In December 2018, the FDA announced its guidance for industry on the interpretation of the “Deemed to be a License” provision in section 7002(e) of the Biologics Price Competition and Innovation Act. The bill introduced this week would codify those guidelines, as they pertain to insulin, into law to prevent any future administrations from revoking them.
The bipartisan co-chairs of the Congressional Diabetes Caucus introduced a bill this week to make permanent new FDA guidance on the transition of insulin to regulation as a biologic. The bill is aimed at preventing a future executive branch of government from trying to revoke the policy.
Representatives Diana DeGette, D-Colorado, and Tom Reed, R-New York, introduced the legislation.
“We know that one of the best ways to reduce the cost of insulin is to increase competition,” DeGette said in a statement. “Despite insulin being available for nearly 100 years now, there are still only [3] companies that manufacture the drug here in the U.S. and only [1] generic version of the drug available to consumers.”
In December 2018, the FDA announced its guidance for industry on the interpretation of the “Deemed to be a License” provision in section 7002(e) of the Biologics Price Competition and Innovation Act (BPCIA).

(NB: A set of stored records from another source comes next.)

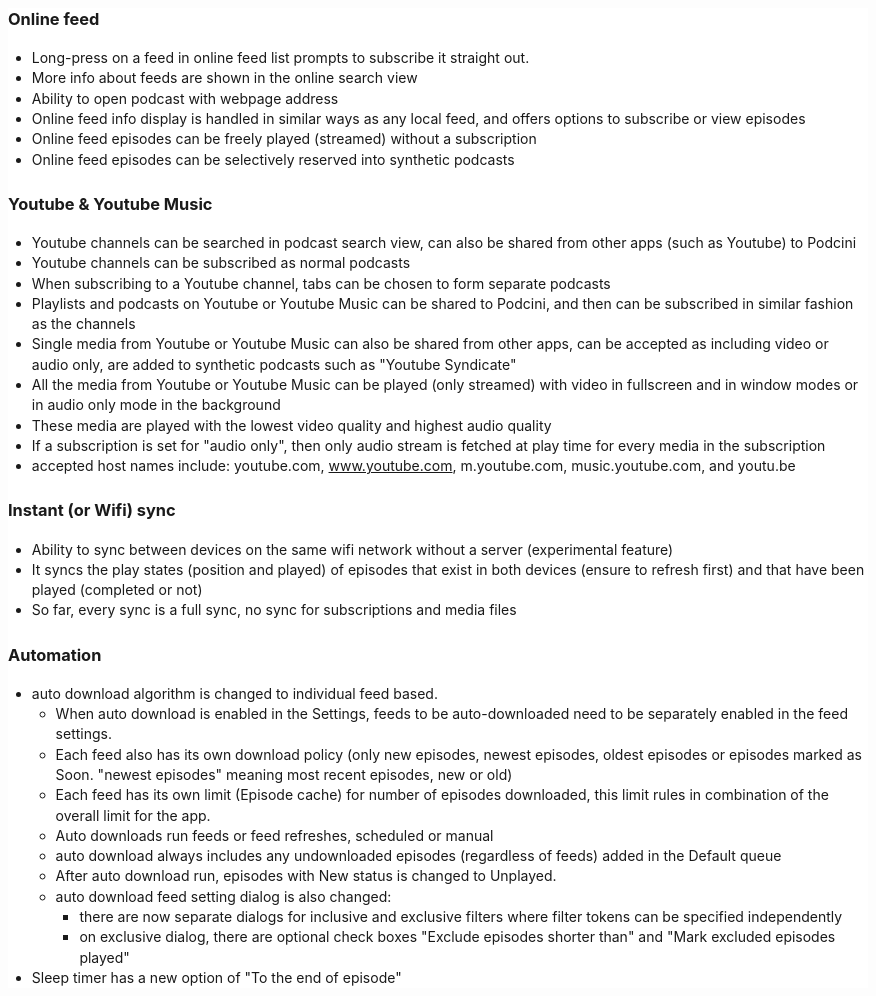### Online feed

* Long-press on a feed in online feed list prompts to subscribe it straight out.
* More info about feeds are shown in the online search view
* Ability to open podcast with webpage address
* Online feed info display is handled in similar ways as any local feed, and offers options to subscribe or view episodes
* Online feed episodes can be freely played (streamed) without a subscription
* Online feed episodes can be selectively reserved into synthetic podcasts

### Youtube & Youtube Music

* Youtube channels can be searched in podcast search view, can also be shared from other apps (such as Youtube) to Podcini
* Youtube channels can be subscribed as normal podcasts
* When subscribing to a Youtube channel, tabs can be chosen to form separate podcasts
* Playlists and podcasts on Youtube or Youtube Music can be shared to Podcini, and then can be subscribed in similar fashion as the channels
* Single media from Youtube or Youtube Music can also be shared from other apps, can be accepted as including video or audio only, are added to synthetic podcasts such as "Youtube Syndicate"
* All the media from Youtube or Youtube Music can be played (only streamed) with video in fullscreen and in window modes or in audio only mode in the background
* These media are played with the lowest video quality and highest audio quality
* If a subscription is set for "audio only", then only audio stream is fetched at play time for every media in the subscription
* accepted host names include: youtube.com, www.youtube.com, m.youtube.com, music.youtube.com, and youtu.be

### Instant (or Wifi) sync

* Ability to sync between devices on the same wifi network without a server (experimental feature)
* It syncs the play states (position and played) of episodes that exist in both devices (ensure to refresh first) and that have been played (completed or not)
* So far, every sync is a full sync, no sync for subscriptions and media files

### Automation

* auto download algorithm is changed to individual feed based.
  * When auto download is enabled in the Settings, feeds to be auto-downloaded need to be separately enabled in the feed settings.
  * Each feed also has its own download policy (only new episodes, newest episodes, oldest episodes or episodes marked as Soon. "newest episodes" meaning most recent episodes, new or old)
  * Each feed has its own limit (Episode cache) for number of episodes downloaded, this limit rules in combination of the overall limit  for the app.
  * Auto downloads run feeds or feed refreshes, scheduled or manual
  * auto download always includes any undownloaded episodes (regardless of feeds) added in the Default queue
  * After auto download run, episodes with New status is changed to Unplayed.
  * auto download feed setting dialog is also changed:
    * there are now separate dialogs for inclusive and exclusive filters where filter tokens can be specified independently
    * on exclusive dialog, there are optional check boxes "Exclude episodes shorter than" and "Mark excluded episodes played"
* Sleep timer has a new option of "To the end of episode"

The bill introduced this week would codify those guidelines, as they pertain to insulin, into law to prevent any future administrations from revoking them.
The FDA guidance discusses how the agency plans to transfer drugs previously approved under new drug applications (NDAs) to biologic license applications (BLAs) in March 2020 as part of the Biologics Price Competition and Innovation Act. The guidance makes clear that NDAs transitioning to BLAs will not gain an additional 12 years of patent exclusivity because of the switch.

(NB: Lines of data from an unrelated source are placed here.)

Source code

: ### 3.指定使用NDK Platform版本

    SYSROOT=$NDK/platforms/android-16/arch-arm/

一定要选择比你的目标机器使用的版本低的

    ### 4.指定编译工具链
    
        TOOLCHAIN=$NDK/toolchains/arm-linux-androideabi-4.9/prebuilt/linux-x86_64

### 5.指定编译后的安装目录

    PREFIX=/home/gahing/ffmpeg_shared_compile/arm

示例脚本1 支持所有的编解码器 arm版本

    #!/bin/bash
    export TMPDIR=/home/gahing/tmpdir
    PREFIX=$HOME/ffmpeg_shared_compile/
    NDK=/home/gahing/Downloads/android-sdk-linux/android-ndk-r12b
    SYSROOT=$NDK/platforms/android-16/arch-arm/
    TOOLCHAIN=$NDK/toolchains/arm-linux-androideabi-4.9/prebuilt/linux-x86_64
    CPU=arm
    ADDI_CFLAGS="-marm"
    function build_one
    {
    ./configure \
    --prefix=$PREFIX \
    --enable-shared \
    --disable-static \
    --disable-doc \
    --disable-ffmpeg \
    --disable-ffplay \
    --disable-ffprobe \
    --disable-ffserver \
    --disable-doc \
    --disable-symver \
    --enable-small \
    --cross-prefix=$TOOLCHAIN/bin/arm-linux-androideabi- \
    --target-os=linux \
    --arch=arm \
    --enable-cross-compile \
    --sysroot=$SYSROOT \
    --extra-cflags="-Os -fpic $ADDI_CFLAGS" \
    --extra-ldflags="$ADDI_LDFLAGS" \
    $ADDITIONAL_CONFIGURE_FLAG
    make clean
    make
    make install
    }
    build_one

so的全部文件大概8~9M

The need to codify the guidance comes as industry groups, such as Pharmaceutical Research and Manufacturers of America and the Biotechnology Innovation Association, as well as other biopharma companies, are raising questions and concerns about how the FDA has interpreted the law in terms of reference product exclusivity.

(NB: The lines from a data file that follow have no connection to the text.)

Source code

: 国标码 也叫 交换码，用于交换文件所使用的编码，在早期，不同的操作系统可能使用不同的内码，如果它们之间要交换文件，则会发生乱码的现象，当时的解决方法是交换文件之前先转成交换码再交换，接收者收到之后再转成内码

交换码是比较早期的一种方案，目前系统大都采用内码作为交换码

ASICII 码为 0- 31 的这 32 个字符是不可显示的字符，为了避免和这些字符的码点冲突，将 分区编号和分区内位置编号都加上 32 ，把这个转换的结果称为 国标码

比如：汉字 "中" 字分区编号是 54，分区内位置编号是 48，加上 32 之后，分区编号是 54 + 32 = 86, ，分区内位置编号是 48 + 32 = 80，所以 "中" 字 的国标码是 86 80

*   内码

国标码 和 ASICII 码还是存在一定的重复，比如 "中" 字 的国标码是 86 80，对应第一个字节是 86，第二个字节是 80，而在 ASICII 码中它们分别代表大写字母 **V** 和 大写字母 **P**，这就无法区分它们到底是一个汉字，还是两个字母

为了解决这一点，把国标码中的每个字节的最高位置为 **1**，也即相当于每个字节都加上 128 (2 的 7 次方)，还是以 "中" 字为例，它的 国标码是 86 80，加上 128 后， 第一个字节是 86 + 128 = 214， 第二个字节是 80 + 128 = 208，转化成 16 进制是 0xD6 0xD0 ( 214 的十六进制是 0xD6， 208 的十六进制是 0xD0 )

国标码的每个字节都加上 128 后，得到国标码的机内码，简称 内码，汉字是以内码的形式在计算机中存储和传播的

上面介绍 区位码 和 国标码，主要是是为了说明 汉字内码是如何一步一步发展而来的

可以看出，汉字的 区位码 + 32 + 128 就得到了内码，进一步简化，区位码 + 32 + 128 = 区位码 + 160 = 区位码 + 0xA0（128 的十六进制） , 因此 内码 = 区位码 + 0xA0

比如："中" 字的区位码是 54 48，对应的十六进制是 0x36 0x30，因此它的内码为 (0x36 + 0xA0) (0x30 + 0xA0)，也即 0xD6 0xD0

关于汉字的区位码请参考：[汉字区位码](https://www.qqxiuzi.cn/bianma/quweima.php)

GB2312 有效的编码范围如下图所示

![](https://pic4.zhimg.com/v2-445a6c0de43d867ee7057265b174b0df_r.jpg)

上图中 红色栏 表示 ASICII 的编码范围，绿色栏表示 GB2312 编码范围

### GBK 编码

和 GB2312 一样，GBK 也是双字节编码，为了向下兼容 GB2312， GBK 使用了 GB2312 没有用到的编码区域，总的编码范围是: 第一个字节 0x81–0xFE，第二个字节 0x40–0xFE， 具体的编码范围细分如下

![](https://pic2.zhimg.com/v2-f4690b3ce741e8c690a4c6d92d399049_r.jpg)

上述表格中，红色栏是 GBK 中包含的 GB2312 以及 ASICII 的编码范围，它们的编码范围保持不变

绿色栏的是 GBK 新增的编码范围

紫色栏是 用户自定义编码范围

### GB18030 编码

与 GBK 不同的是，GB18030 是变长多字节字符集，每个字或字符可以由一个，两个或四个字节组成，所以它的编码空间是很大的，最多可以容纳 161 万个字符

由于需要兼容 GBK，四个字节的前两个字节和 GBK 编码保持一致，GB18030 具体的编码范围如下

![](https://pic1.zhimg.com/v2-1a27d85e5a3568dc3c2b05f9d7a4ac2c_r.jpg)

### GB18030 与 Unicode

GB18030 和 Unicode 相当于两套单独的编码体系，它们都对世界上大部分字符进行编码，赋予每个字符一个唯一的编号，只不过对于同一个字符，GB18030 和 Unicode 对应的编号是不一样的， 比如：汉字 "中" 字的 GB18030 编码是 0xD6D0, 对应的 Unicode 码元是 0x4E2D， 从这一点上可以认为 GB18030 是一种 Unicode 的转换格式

On Tuesday, DeGette chaired a meeting of the Oversight and Investigations subcommittee, part of the Committee on Energy and Commerce, and heard testimony about how the high price of insulin is forcing patients with diabetes to skip doses or go without.
In other insulin cost news this week, Cigna and its pharmacy benefit manager Express Scripts said they are launching a program for patients enrolled in commercial plans so that they pay no more than $25 for a 30-day supply of insulin.
In a statement, the companies said the average out-of-pocket cost for insulin was $41.50 for a 30-day supply last year; under the new program, eligible patients will save approximately 40%. “In most cases, people who use insulin will see lower out-of-pocket costs without any increased cost to the plan,” the companies said.
A company spokeswoman told The American Journal of Managed Care®, a sister publication of The Center for Biosimilars®, that a complete list of products is not yet available, but that the companies are planning to have “all forms of insulin” (short acting, basal, and intermediate) available at the lower price.
The program is not available to people enrolled in government health plans.